In healthcare, she said, “we wish we had more data than we do. We have great data in some places and spotty data in many other places. Education is data-poor. If you think about the notion of a clinical trial… in education there’s no such thing.” But, she said, “one of the things we absolutely know, and we know it about ourselves, we know it about our children … the more engaged a student is the better they learn. Because they become learners, rather than repeaters. They become explorers and discovers. It’s the Wikipedia effect. 'Ooh, I’ll read this, I’ll read that.'” So therefore “I figure,” she said, “a big technical conference like this needs Big Bird. What can we do with the very youngest learner?

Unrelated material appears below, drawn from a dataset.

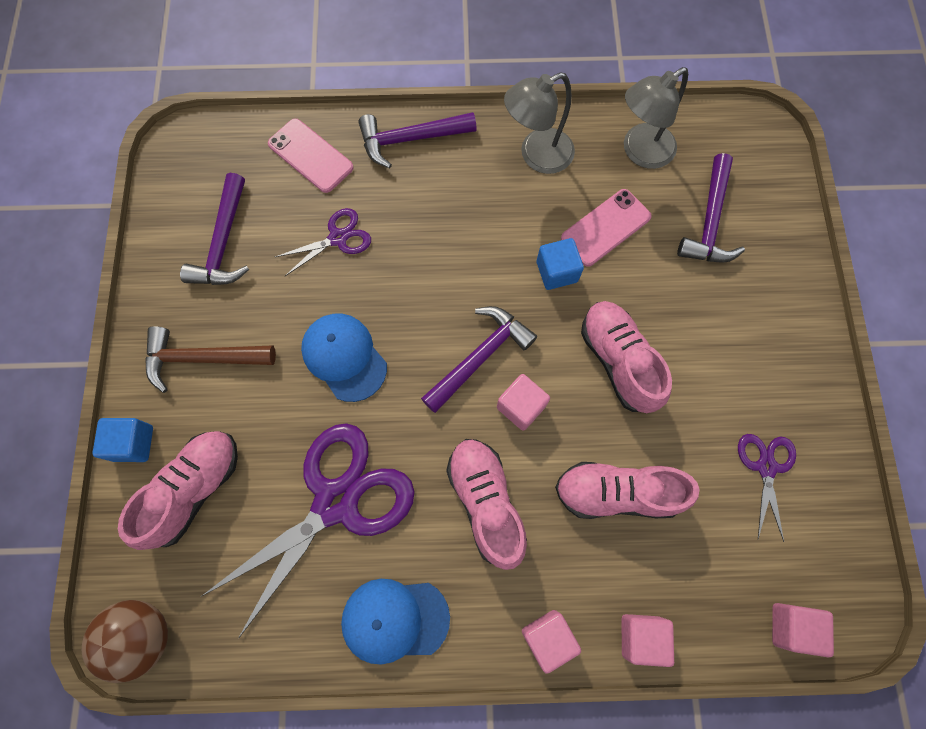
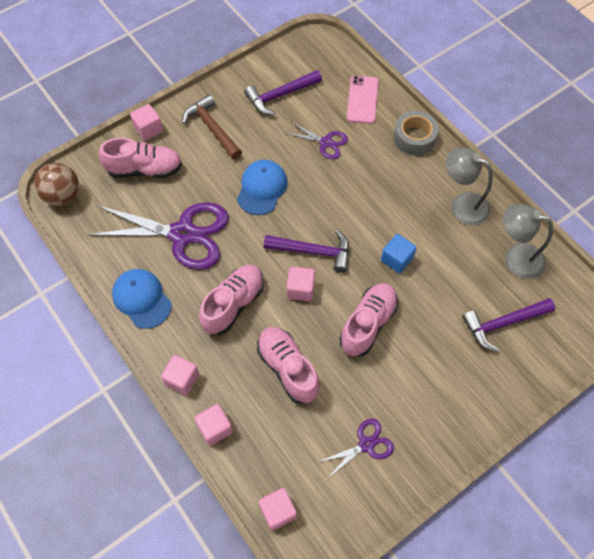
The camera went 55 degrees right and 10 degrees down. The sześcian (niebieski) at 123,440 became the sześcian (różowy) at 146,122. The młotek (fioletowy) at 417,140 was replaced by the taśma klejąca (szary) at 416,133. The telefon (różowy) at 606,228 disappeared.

Sesame Workshop has done marvels over 40 years, in early literacy, early school readiness, and they would say that one of their goals is not just to create smarter children but kinder children. Sesame has tackled a lot of really tough societal issues in a format that kids can handle—and maybe help their parents, too. But it’s been a broadcast mode, and I mean that not because it’s just television. As much as we each love Elmo, it’s the same Elmo for every child. But what if it weren’t?” 

She concluded, “This [high-performance computing] community has done amazing things for technology- and data-driven industries and science… We also have the capability to start addressing huge societal issues, systems that affect every human being and every economy on the globe. It’s not just esoteric computer science for those of us who love to work on machine learning or natural language processing. It is a collaborative effort that includes psychologists and domain experts and designers and all those people we never thought we used to have to talk to.” 

It is, she said, “… a community effort that could have enormous value to society and to how we look at our own reflections in the bathroom mirror. I invite you into the era of cognitive computing.” 

Andrew Rosenbloom is senior editor of Communications.